Study questions:
1. In the haptic rendering text, explain why the reply concludes that the sample rate is probably fixed.
2. Answer these questions from the haptic rendering text:
(a) How does the haptic rendering sampling rate compare with the graphics rate?
(b) What timing tool comes with the library?
(c) What does the reply suggest using if another process must read the data?
3. Carry the haptic rendering text forward past its final sentence.

Exercise text:
BEGIN
Basically two functions one is for updating graphics and other for haptics rendering. Haptic rendering sampling rate is quite large compared to graphics. In the library I'm using there is a thread class basically gives priority to haptic and graphics rendering. But I'm not able to see any section in the code where they access system timing and setting sampling rate etc.
I'm thinking about assigning some condition inside data will be written into the file at a rate of 100 samples per second. There is an inbuilt precision clock with the library, so if I've I can get cpu time with precision clock , how can formulate a condition to write data at a rate 100Hz??
As far as I understood you have a haptic device which is some kind of hardware which generates data at a frequency defined by the hardware. If the library does not provide functions to set the sample rate, it is probably fixed. The thread is then activated when new data are available.
But again, without knowing the hardware and the library (which acesses the hardware specific driver), it is rather impossible to answer.
Do you want to write the data to a file with 100 Hz. This is probably too fast (especially when the file must be opened for each write). It again depends on your requirements (who is reading the file). If the data should be read by another process, you may use some kind of IPC (Inter Process Communication).
END
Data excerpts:
BEGIN
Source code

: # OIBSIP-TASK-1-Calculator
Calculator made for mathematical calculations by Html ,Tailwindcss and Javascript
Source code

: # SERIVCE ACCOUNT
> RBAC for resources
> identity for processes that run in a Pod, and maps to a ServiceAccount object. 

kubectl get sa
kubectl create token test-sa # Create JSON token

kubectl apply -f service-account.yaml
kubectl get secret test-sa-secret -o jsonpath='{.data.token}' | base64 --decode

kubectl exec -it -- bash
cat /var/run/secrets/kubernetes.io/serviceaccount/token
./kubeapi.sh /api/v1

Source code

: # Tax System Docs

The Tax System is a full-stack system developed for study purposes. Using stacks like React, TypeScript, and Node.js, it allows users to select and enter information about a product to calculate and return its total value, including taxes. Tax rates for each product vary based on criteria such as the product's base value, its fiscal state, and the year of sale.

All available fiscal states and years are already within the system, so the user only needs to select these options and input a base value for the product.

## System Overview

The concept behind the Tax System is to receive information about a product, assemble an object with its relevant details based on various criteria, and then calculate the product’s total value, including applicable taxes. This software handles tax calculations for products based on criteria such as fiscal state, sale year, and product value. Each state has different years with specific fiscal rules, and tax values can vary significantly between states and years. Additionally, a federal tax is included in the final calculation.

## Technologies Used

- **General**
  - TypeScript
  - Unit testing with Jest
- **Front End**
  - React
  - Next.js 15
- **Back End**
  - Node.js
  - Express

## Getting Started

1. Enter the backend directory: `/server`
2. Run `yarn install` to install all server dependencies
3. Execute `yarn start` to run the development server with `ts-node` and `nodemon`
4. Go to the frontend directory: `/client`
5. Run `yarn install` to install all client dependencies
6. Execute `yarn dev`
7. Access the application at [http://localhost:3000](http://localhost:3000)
END
Answers provided:
1. The reply says the haptic device is hardware that generates data at a frequency set by the hardware itself. So if the library gives no functions for setting the sample rate, the rate is probably fixed. The thread then runs whenever new data are available.

2.
(a) It is quite large compared to graphics.
(b) An inbuilt precision clock.
(c) Some kind of IPC (Inter Process Communication).

3.
Windows has no high resolution timers. While it is possible to measure times with high resolution (QueryPerformanceCounter), the system timers have a resolution of about 10 ms by default and can be tweaked down to 1 ms.
Just call Sleep() with a time out value of 1000 / frequency[Hz].
A better implememntation would use WaitForSingleObject() with the same time out value and a handle to a terminate thread event so that you can terminate the thread:
UINT worker_thread_func(LPVOID pParam)
// pParam is usually a pointer to a C++ class to which this thread belongs
// that is passed when creating the thread.
// Cast the pointer to get access to member vars.
MyClass *pThis = (MyClass *)pParam;
HANDLE hKillEvent = pThis->m_hKillEvent;
if (WAIT_OBJECT_0 == WaitForSingleObject(hKillEvent, TIME_OUT_VAL))
// Perform periodic task here
I still didn't get idea of using WaitForSingleObject() as a timer. Basically WaitForSingleObject is a predefined function under windows.h? right?. Can you bit explain how exactly this can be embedded with a project?
It is a Windows API function that is used with threads. It will suspend the thread until the event specified by the passed handle occurs or the time out time has elapsed.
Using threads is an advanced topic. So you should read about it first. A starting point may be Using Worker Threads[^].
Your requirement was to execute specific tasks in fixed intervals. This can be done by Windows timers from within your main (GUI) thread. But this will block the main thread for the task execution time. With short intervals, this will lead to delayed user input (mouse and keyboard actions are not performed immediately). To avoid this, a worker thread can be used.
There is class precision clock included in the library. So I can use this for getting system time. But my doubt is if I've the 'time', with a conditional statement I should be able down sample data writing to a sampling rate of 100hZ??!.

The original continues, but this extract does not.